Un débat épineux
Deux entreprises, TechNet et l’Association of Corporate Counsel, se sont alliées à Apple en déposant un mémo ami, contestant la décision de la juge de district Yvonne Gonzalez Rogers concernant les limites du privilège avocat-client dans le procès contre Epic Games. L’enjeu ? L’avenir de l’implication des avocats internes dans les affaires d’entreprise modernes.
Abus de privilège
En avril dernier, la juge Yvonne Gonzalez Rogers a ordonné à Apple de se conformer entièrement à son injonction concernant l’App Store de 2021. Elle a également rejeté la demande d’Apple d’exclure certains documents fondés sur le privilège avocat-client. La juge a estimé qu’« ajouter le nom d’un avocat à un document ne crée pas un privilège ». Des e-mails échangés entre employés, incluant les conseils de l’avocate interne Jennifer Brown, ont été cités comme illustrations de cette tentative d’invocation stratégique du privilège.

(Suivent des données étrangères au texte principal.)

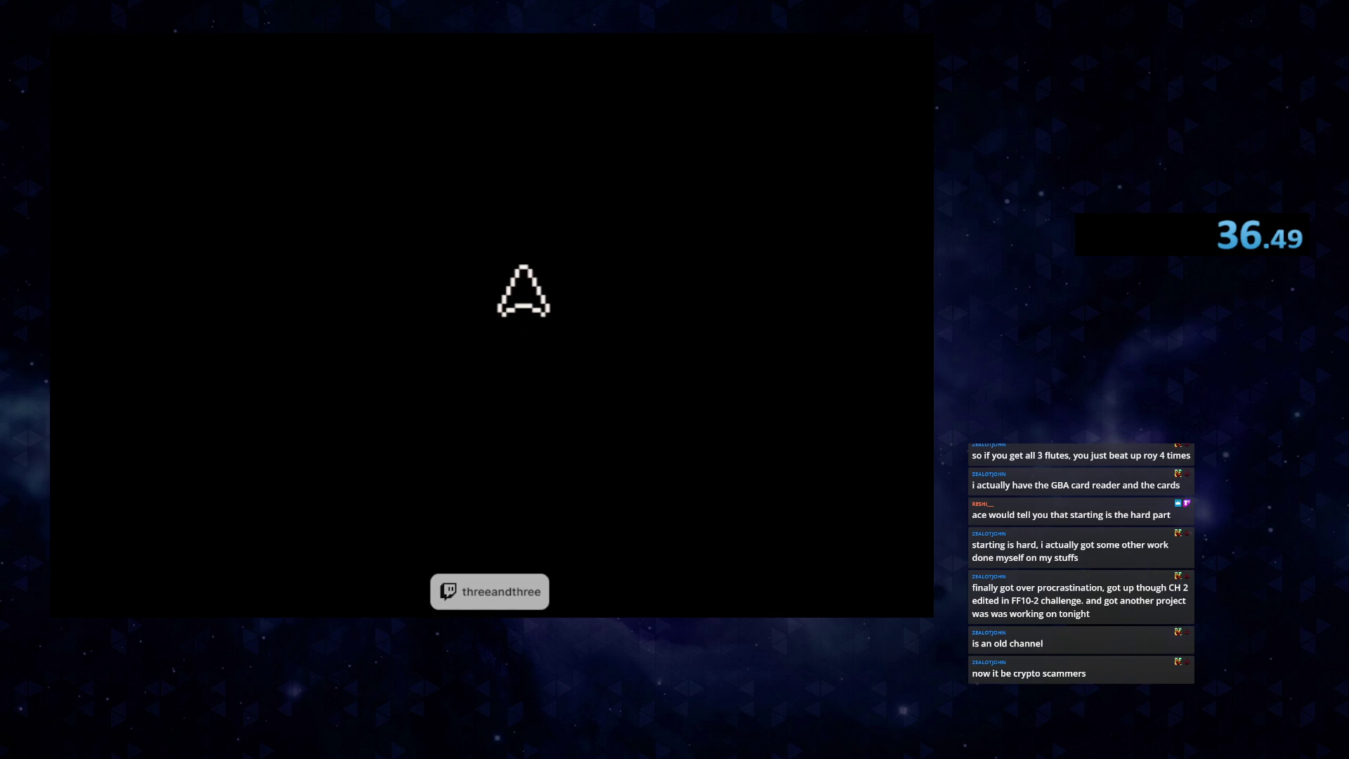
pyautogui.press('Escape')
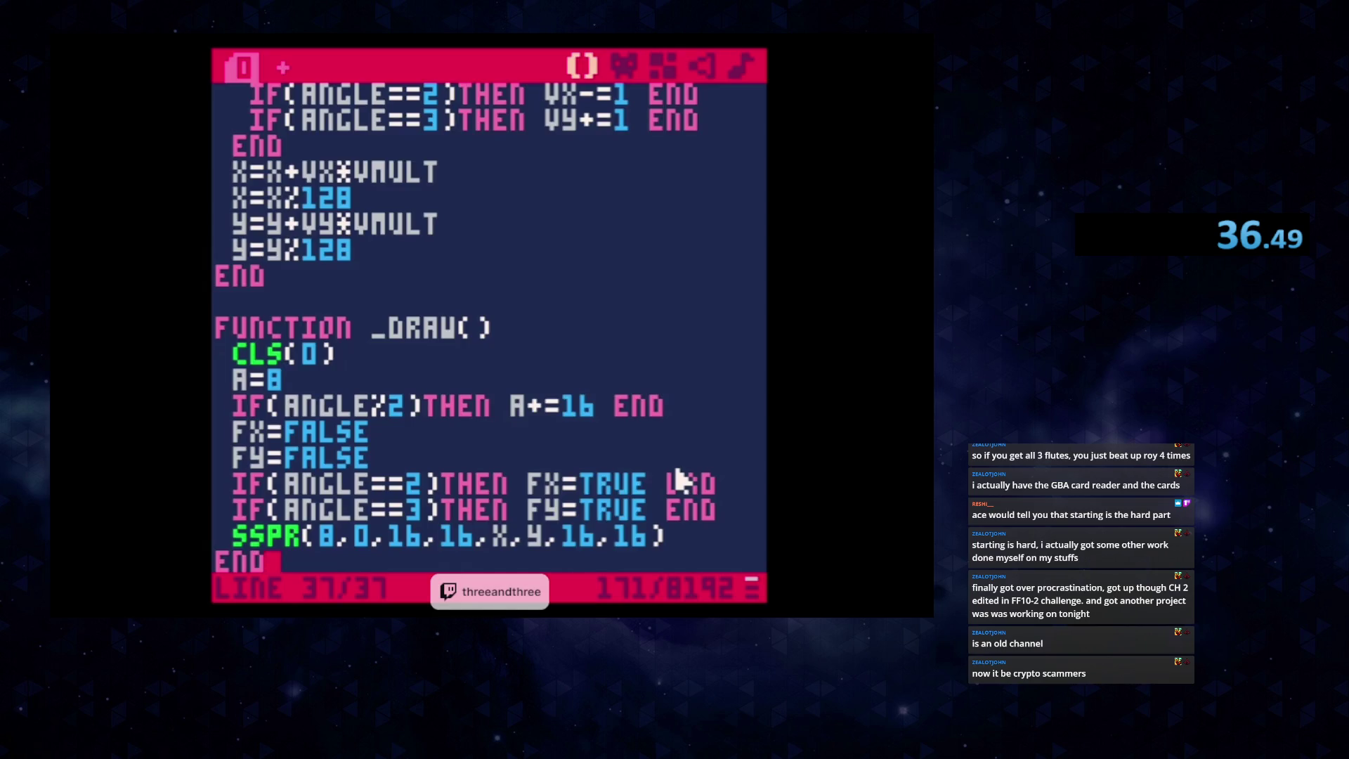
pyautogui.scroll(4, 680, 405)
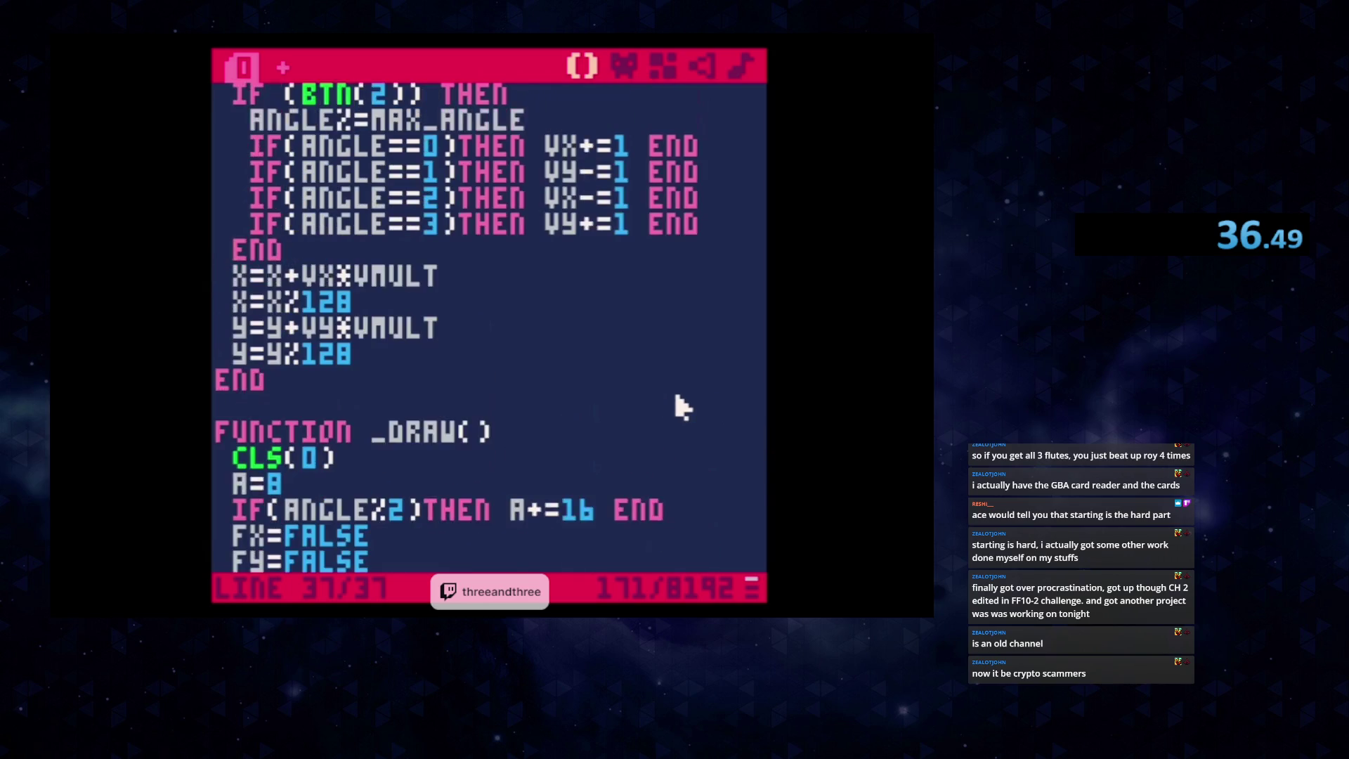
pyautogui.scroll(1, 680, 405)
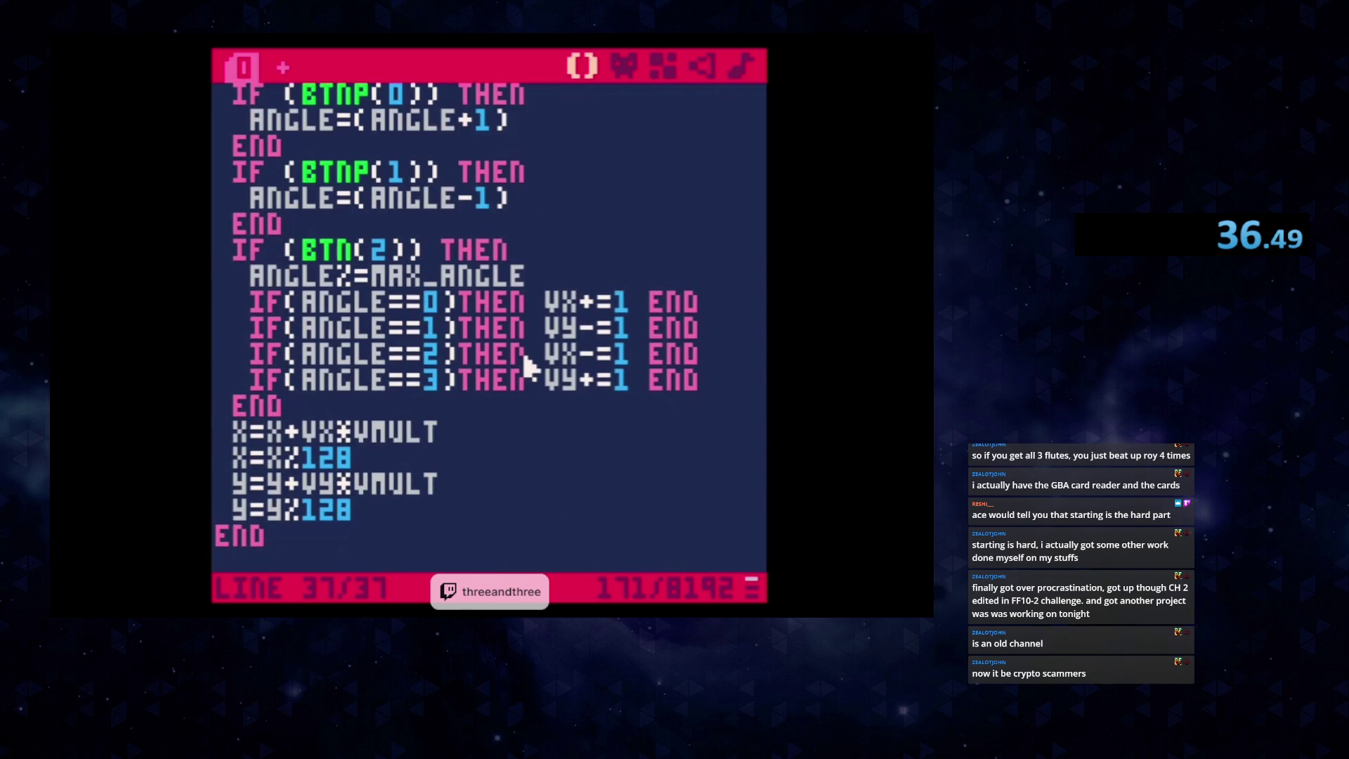
pyautogui.scroll(2, 528, 364)
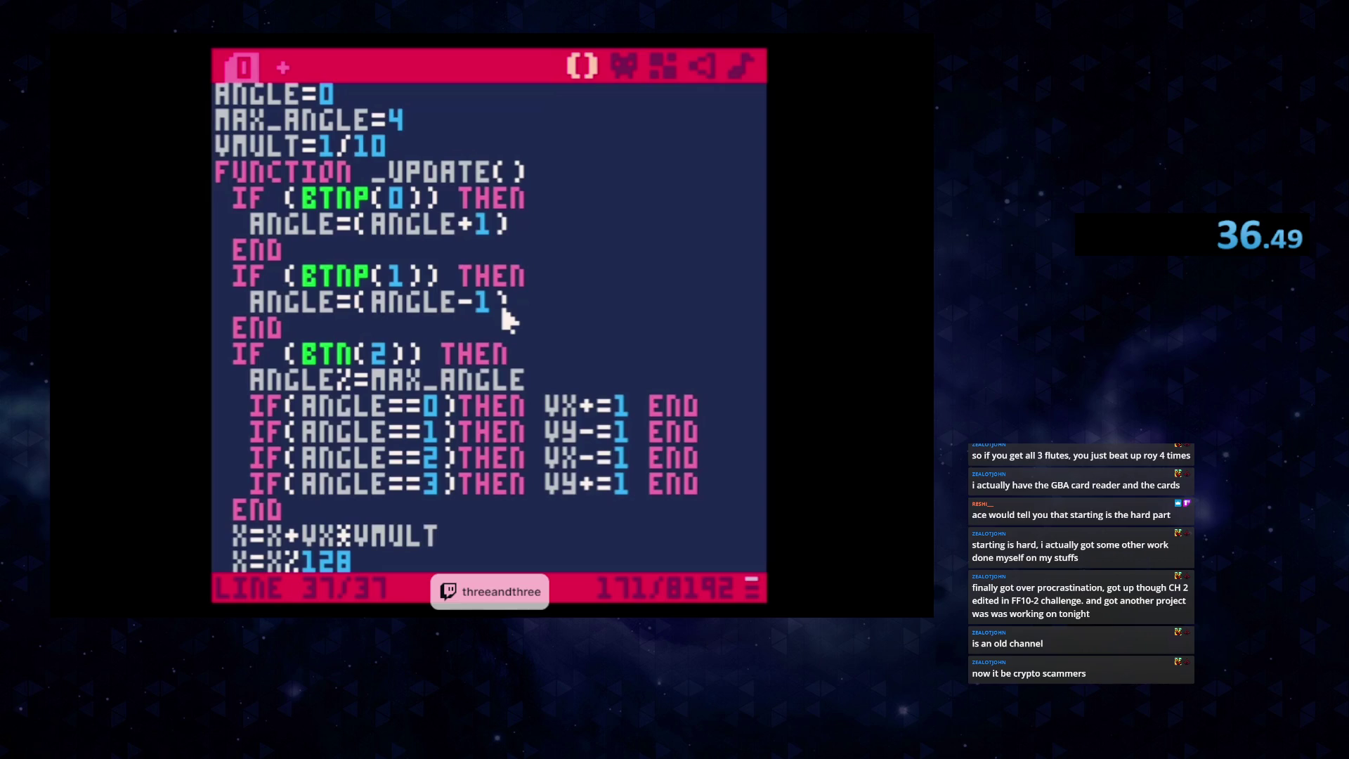
pyautogui.click(464, 310)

La juge Rogers a souligné que de nombreux e-mails semblaient désignés comme privilégiés, bien qu’ils contiennent surtout des évaluations commerciales importantes pour la mise en œuvre de l’injonction. Un courriel envoyé à Tim Cook a été cité en exemple, car il comportait principalement des questions commerciales, sans rapport avec des conseils juridiques stricts.
Une décision controversée
En réponse, TechNet et l’Association of Corporate Counsel ont fait valoir dans leur mémo que dans les environnements d’entreprise modernes, l’intersection entre le conseil juridique et le conseil commercial est de plus en plus marquée. Ils estiment que la décision de la cour pourrait établir un précédent dangereux et créer une incertitude juridique pour les entreprises.
Drew Hudson, vice-président et conseiller juridique de TechNet, a exprimé son inquiétude : « Les entreprises devront naviguer à l’aveugle si elles ne peuvent plus compter sur leurs avocats internes. Cela présente un risque important pour le respect des règlementations et augmente le risque de litiges. »
Impact sur les petites entreprises
Les deux organisations ont également souligné que les coûts des conseils internes et externes pouvaient être prohibitifs pour les petites entreprises, qui n’ont pas toujours les moyens d’embaucher régulièrement des avocats externes pour des affaires courantes ou non litigieuses. Selon eux, « le tribunal devrait conclure que la cour de district a commis une erreur en se fondant sur des documents privilégiés pour déterminer le respect d’Apple de l’injonction antérieure ». Les plaidoiries pour cette affaire sont actuellement prévues pour le 21 octobre.